Celui-ci, ventripotent, le crâne luisant comme une boule de billard, m’accueille chaleureusement avec un franc sourire et une bonhomie qui inspire immédiatement la sympathie malgré son œil blanc qui me déconcerte un peu au moment où s’engage notre conversation.

Je panique un instant en me rendant compte que je n’ai préparé aucune question ! Que lui répondre s’il me demande « Que puis-je pour vous ? » 
Cela ne sera pas nécessaire. A brûle pourpoint, il me demande « Comment dois-je vous appeler ? ».
Ouf…. « Justement, m’entends-je lui répondre, j’aimerais que vous m’aidiez à connaître mon nom birman ! ».
« Vous vous appelez Oakkar », me répond-il tout de go.
« Comment ? » (je n’ai jamais entendu ce nom auparavant !).
« Oakkar », me répète-t-il en m’épelant ce nom.

● **DONNÉES ENREGISTRÉES**
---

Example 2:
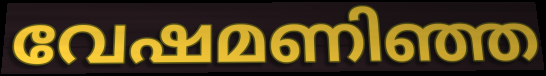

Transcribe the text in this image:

വേഷമണിഞ്ഞ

● **TRAVAIL À FAIRE**
A - Relevez toutes les questions placées entre guillemets dans le texte cité.
B - D'après le texte cité, quel nom birman l'homme attribue-t-il à la personne qui raconte ?

● **LISTE DES RÉPONSES**
A -
« Que puis-je pour vous ? »
« Comment dois-je vous appeler ? »
« Comment ? »

B - Oakkar.